Sensato Maltitol discontinued
Maltitol Sugar-free Sweetener is available in crystalline and powder form.
Use in place of real sugar in cooking and baking.
Maltitol is a member of a family of bulk sweeteners known as polyols or sugar alcohols. It has a pleasant sweet taste--remarkably similar to sucrose. Maltitol is about 90% as sweet as sugar, non-cariogenic, and significantly reduced in calories. Maltitol is especially useful in the production of sweets, including sugarless hard candies, chewing gum, chocolates, baked goods and ice cream.
Maltitol is made by the hydrogenation of maltose which is obtained from starch. Like other polyols, it does not brown or caramelize as do sugars. Maltitol’s high sweetness allows it to be used without other sweeteners. It exhibits a negligible cooling effect in the mouth compared to most other polyols.

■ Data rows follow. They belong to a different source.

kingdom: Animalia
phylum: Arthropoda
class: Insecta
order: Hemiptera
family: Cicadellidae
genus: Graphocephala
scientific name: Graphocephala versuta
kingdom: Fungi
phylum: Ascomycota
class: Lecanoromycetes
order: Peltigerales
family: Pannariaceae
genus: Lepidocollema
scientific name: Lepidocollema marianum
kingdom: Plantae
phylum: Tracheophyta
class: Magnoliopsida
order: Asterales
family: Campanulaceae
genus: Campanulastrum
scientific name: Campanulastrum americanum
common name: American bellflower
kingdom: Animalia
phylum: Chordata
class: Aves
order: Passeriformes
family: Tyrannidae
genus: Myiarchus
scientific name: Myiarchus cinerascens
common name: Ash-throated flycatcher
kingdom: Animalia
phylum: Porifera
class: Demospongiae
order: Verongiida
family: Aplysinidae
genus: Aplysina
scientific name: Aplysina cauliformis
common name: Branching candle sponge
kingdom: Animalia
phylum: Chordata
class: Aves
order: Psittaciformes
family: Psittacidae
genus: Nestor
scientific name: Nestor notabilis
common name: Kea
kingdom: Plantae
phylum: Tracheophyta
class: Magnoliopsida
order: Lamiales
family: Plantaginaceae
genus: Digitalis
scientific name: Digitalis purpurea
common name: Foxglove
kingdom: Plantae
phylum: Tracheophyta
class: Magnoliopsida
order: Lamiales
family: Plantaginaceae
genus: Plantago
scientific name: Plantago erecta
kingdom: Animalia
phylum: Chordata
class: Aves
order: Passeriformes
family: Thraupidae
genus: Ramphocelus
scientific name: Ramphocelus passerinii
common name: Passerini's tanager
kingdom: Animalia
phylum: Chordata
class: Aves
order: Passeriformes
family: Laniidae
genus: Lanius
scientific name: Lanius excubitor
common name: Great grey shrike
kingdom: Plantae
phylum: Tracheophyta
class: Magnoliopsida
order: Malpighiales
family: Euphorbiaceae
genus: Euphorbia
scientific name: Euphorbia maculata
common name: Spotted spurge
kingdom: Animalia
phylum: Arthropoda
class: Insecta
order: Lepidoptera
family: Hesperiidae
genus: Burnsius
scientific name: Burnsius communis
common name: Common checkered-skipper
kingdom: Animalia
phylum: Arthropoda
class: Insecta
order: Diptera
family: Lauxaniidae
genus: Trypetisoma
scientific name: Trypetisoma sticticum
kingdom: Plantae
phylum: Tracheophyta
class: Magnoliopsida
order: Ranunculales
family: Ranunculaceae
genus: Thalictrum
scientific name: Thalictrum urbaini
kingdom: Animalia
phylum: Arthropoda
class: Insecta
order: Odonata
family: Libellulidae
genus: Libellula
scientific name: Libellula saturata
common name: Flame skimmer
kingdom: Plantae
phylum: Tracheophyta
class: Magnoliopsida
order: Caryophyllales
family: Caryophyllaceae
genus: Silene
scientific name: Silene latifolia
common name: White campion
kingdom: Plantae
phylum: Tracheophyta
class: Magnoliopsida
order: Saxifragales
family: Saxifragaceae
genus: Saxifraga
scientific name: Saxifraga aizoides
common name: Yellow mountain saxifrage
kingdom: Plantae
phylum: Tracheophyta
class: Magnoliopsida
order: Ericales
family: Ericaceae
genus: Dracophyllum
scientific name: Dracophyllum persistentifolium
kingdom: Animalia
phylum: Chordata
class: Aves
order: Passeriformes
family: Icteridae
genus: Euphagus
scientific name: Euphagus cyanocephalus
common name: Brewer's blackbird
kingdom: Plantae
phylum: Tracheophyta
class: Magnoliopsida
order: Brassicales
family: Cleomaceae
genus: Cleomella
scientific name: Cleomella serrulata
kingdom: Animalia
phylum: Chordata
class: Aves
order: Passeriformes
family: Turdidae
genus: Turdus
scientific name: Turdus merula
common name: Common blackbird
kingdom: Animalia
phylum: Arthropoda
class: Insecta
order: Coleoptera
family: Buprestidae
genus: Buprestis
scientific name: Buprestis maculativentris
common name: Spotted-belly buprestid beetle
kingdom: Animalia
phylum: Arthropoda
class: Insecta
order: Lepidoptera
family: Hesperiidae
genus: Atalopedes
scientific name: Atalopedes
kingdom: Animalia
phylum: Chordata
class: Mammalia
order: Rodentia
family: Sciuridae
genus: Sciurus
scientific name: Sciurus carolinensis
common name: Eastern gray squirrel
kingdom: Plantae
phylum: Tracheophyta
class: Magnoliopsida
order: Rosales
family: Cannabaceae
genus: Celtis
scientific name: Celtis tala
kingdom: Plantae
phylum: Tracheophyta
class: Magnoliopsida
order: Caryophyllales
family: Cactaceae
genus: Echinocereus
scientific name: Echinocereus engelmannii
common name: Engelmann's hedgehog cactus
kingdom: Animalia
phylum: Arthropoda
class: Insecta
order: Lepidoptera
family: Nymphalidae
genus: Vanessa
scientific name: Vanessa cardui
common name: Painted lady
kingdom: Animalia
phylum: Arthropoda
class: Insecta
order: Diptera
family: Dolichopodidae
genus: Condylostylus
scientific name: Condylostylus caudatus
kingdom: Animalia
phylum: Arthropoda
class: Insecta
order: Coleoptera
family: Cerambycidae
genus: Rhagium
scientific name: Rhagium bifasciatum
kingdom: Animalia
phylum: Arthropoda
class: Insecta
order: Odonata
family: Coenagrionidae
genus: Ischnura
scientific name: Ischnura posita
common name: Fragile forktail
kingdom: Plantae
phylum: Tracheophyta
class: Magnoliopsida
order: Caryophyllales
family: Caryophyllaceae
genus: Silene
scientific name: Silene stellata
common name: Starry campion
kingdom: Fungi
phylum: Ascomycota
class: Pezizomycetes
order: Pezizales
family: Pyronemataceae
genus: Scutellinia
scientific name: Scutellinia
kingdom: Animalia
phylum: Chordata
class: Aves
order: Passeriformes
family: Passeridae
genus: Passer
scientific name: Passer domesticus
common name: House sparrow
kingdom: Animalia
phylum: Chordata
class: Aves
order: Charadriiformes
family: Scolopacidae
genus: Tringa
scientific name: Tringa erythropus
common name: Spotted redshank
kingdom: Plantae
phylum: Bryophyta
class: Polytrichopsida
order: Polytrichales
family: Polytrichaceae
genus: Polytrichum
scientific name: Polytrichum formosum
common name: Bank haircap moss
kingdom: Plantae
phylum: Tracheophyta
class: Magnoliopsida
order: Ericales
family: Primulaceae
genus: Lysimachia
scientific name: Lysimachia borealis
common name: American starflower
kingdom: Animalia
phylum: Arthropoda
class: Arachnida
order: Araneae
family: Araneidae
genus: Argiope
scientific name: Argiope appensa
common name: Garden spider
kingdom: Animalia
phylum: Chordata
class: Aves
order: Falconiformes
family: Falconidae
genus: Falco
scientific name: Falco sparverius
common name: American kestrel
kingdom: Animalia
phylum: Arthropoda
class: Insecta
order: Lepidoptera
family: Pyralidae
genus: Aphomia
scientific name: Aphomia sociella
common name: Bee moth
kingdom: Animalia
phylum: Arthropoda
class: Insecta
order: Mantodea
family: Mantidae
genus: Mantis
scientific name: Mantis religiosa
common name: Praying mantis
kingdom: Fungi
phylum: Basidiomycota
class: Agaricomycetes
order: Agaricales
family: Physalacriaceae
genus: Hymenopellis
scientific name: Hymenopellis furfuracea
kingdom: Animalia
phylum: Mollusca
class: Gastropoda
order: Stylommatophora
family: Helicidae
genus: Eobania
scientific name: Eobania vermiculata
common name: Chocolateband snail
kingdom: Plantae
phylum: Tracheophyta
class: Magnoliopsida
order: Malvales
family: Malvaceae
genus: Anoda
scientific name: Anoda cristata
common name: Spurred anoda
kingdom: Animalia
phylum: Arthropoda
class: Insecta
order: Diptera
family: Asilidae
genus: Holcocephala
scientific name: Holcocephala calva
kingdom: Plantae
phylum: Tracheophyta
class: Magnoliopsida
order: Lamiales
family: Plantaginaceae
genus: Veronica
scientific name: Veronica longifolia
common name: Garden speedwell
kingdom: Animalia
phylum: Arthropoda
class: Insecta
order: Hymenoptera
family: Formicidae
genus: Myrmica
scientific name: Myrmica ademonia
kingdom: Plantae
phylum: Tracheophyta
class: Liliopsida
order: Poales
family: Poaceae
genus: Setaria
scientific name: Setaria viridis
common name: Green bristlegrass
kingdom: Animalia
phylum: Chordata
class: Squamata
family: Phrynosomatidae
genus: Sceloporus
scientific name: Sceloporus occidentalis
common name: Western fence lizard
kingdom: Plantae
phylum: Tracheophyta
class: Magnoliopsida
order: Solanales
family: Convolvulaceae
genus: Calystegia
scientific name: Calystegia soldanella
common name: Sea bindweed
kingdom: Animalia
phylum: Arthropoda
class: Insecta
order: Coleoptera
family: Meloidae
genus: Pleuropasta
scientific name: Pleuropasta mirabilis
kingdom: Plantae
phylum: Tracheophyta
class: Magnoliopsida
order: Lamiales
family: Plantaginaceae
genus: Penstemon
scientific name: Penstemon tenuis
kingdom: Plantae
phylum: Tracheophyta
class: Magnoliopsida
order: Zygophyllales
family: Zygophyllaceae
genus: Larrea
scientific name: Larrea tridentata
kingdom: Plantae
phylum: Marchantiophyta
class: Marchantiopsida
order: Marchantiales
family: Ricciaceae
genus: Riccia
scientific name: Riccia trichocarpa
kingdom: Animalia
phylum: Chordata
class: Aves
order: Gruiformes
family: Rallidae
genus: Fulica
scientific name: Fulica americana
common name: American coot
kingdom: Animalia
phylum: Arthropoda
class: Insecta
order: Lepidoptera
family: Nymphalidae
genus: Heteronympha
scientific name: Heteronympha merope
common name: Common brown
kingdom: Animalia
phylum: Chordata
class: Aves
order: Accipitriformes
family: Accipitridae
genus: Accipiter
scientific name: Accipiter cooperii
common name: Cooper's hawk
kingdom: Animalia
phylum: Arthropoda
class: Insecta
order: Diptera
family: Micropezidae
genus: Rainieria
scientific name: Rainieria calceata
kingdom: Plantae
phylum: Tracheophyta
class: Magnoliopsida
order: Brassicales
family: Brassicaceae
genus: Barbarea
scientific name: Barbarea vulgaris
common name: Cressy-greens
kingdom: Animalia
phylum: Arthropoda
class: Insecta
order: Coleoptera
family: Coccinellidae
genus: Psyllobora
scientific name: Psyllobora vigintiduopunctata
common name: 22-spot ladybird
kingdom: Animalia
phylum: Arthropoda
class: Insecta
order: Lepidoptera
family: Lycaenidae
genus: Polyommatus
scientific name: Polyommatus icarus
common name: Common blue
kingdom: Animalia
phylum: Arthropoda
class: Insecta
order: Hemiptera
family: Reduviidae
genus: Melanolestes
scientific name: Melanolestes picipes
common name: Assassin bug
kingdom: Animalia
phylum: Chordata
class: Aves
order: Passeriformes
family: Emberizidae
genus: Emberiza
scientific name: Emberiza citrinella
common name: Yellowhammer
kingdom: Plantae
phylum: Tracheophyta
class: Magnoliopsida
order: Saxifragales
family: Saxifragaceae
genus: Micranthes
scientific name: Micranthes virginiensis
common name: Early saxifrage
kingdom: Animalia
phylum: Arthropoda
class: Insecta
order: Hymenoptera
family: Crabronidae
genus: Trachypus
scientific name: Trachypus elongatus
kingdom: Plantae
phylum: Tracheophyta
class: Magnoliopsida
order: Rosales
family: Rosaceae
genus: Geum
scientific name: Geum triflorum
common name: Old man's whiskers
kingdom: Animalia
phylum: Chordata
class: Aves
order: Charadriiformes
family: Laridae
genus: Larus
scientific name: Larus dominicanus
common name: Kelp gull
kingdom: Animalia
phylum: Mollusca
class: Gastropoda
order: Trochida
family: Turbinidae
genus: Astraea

Although maltitol is often used to replace sugars in the manufacture of sugar-free foods, it may also be used to replace fat as it gives a creamy texture to food.
Maltitol is slowly absorbed. Therefore, when maltitol is used, the rise in blood glucose and the insulin response associated with the ingestion of glucose is significantly reduced. The reduced caloric value of maltitol (2.1 calories per gram versus 4.0 for sugar) is consistent with the objective of weight control. Products sweetened with maltitol in place of sugar may be useful in providing a wider variety of reduced-calorie and sugar-free choices to people with diabetes. Recognizing that diabetes is complex and requirements for its management may vary between individuals, the usefulness of maltitol should be discussed between individuals and their health care providers. Foods sweetened with maltitol may contain other ingredients which also contribute calories and other nutrients. These must be considered in meal planning.
Reduced Calorie Alternative to Sugar - Absorption of maltitol by the human body is slow, allowing part of the ingested maltitol to reach the large intestine where metabolism yields fewer calories. Therefore, unlike sugar which contributes four calories per gram, the caloric contribution of maltitol is only 2.1 calories per gram. The U.S. Food and Drug Administration has stated it does not object to the use of this value for maltitol in nutrition labeling of foods. For a product to qualify as "reduced calorie" in the United States, it must have at least a 25 percent reduction in calories. Maltitol is, therefore, useful in formulating "reduced calorie" products.
The lower caloric value of maltitol and other polyols is recognized in other countries as well. For example, the European Union has provided a Nutritional Labeling Directive stating that all polyols, including maltitol, are assigned a caloric value of 2.4 calories per gram.
Excess consumption may cause a laxative effect.